**Written request**
Render the material from the line containing "scientific name: Dryopteris maximowicziana" through its final line, inclusive, as a numbered list, leaving out any blank lines.
----------------
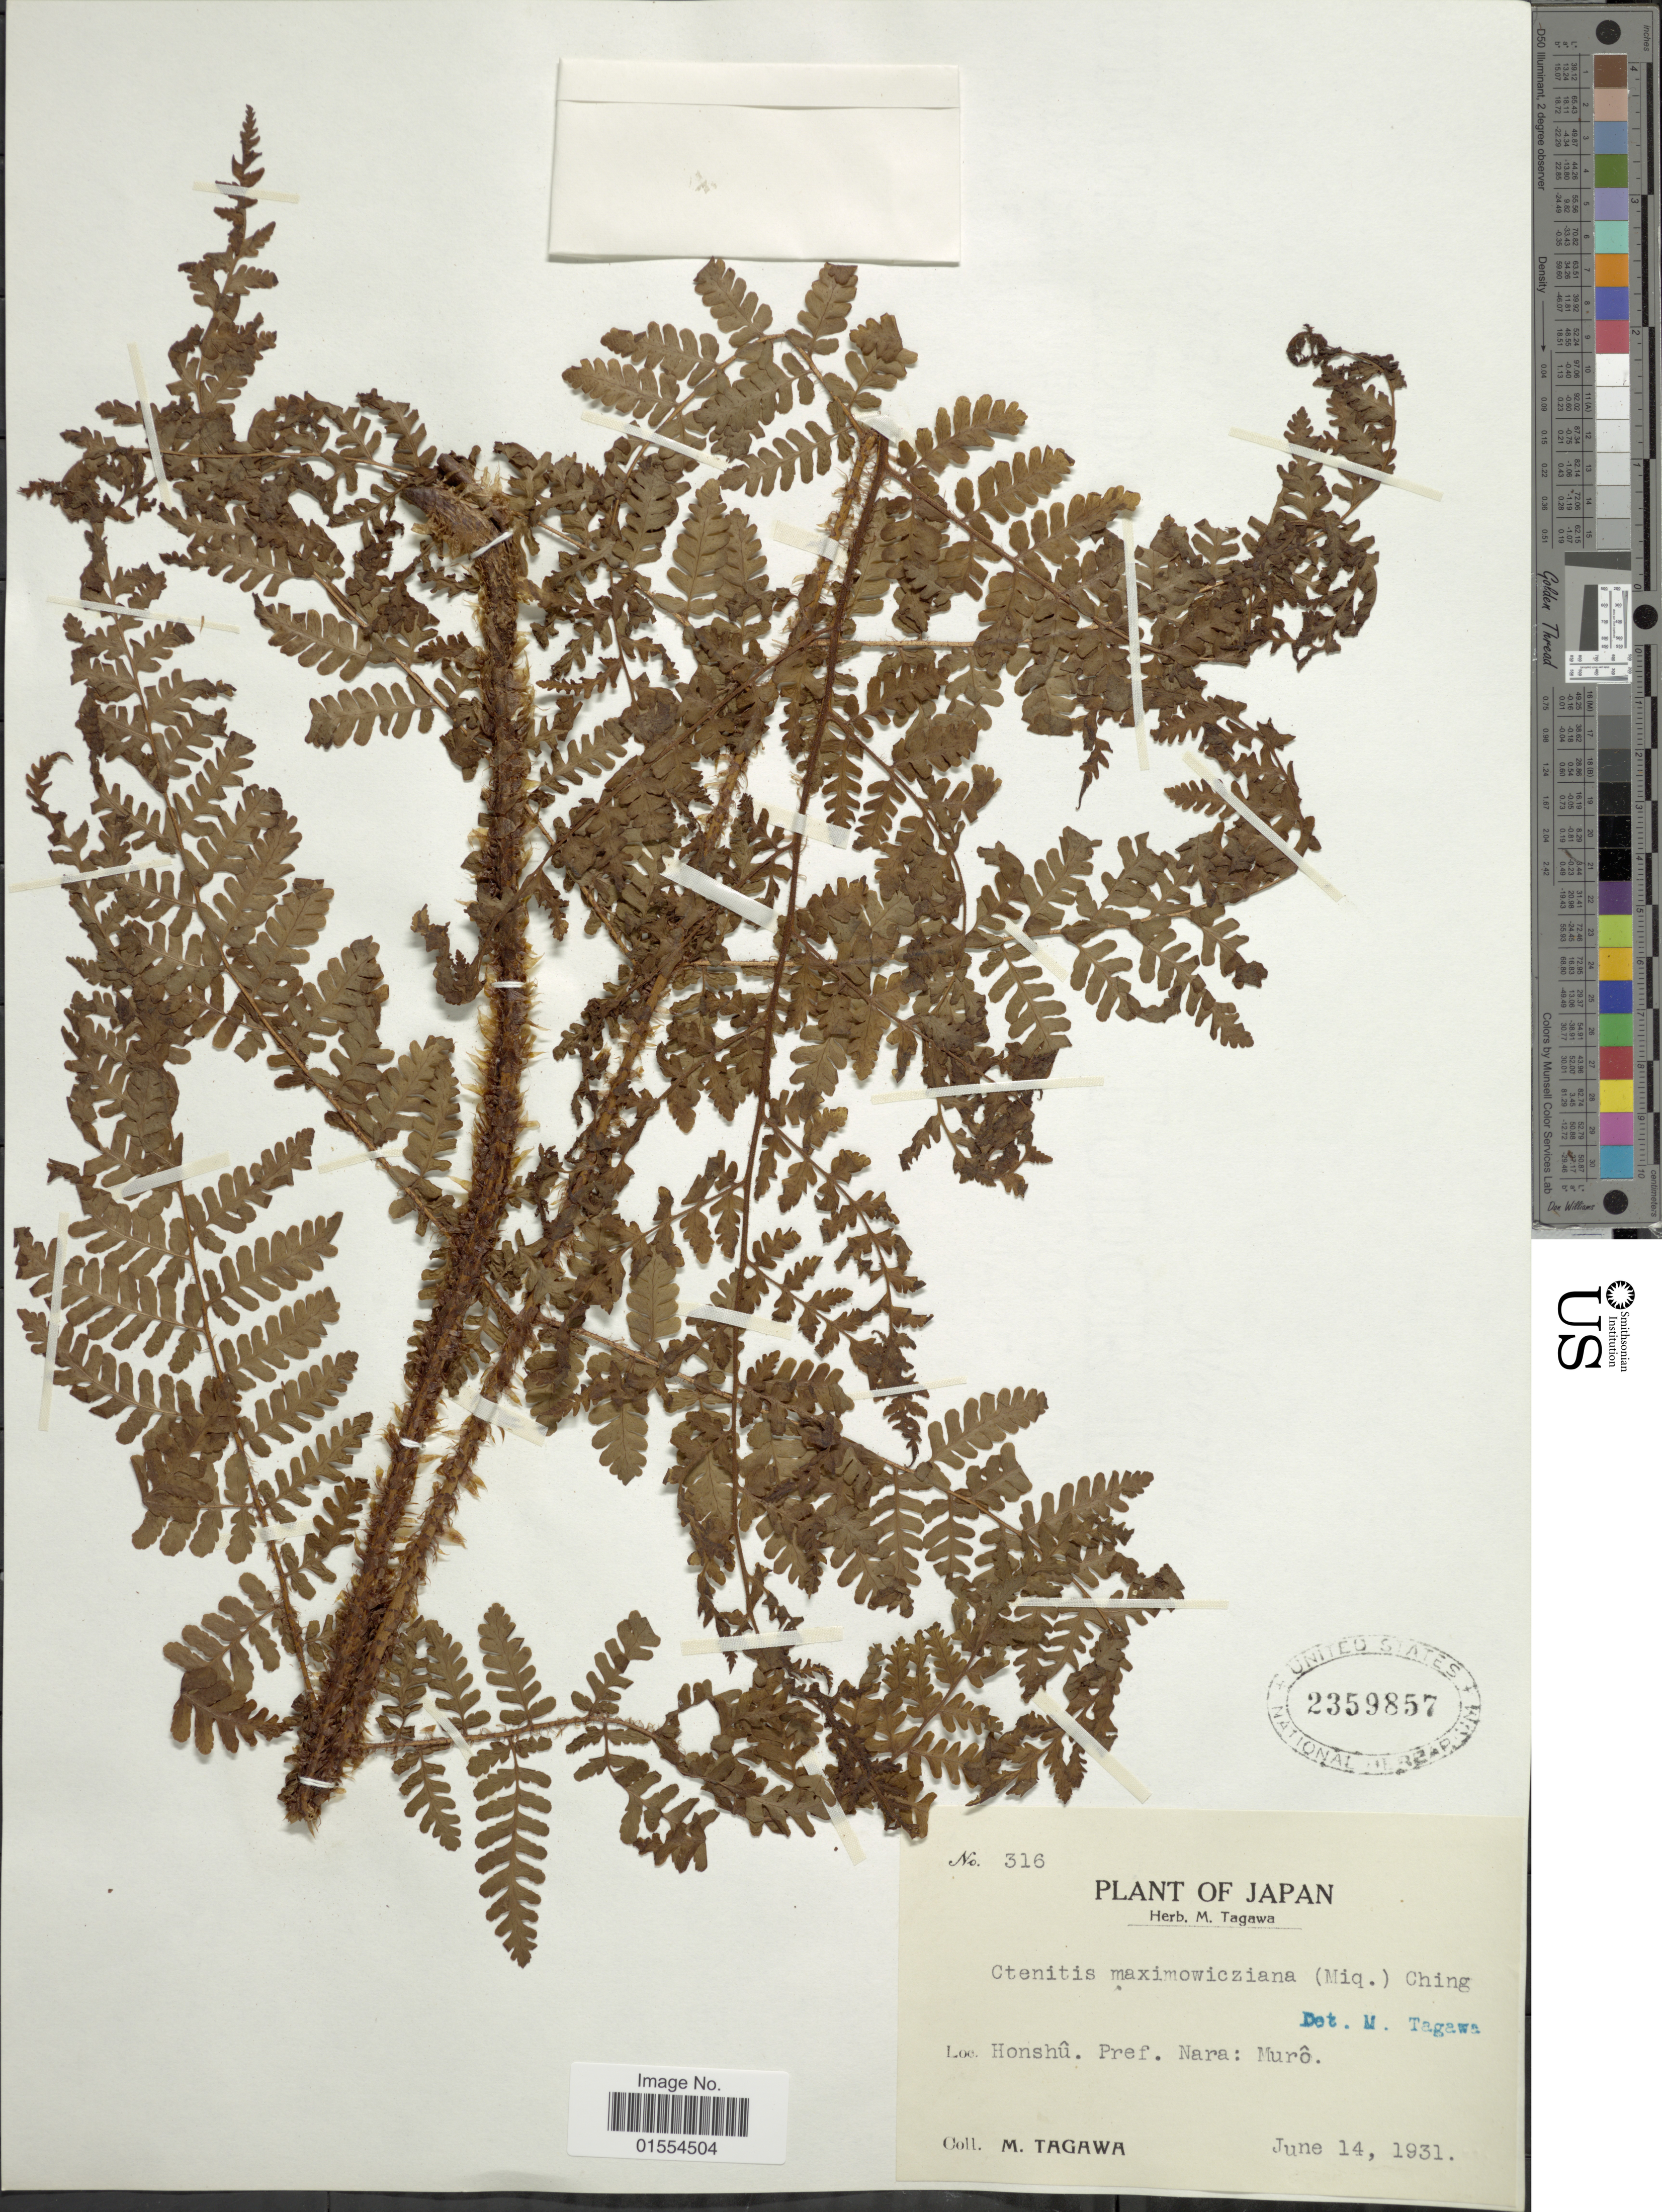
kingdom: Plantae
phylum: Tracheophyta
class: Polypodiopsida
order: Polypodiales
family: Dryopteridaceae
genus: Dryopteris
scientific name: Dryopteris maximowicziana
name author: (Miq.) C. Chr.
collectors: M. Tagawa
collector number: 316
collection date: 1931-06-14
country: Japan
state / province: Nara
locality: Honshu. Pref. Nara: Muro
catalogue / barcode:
----------------
**The response**
1. scientific name: Dryopteris maximowicziana
2. name author: (Miq.) C. Chr.
3. collectors: M. Tagawa
4. collector number: 316
5. collection date: 1931-06-14
6. country: Japan
7. state / province: Nara
8. locality: Honshu. Pref. Nara: Muro
9. catalogue / barcode:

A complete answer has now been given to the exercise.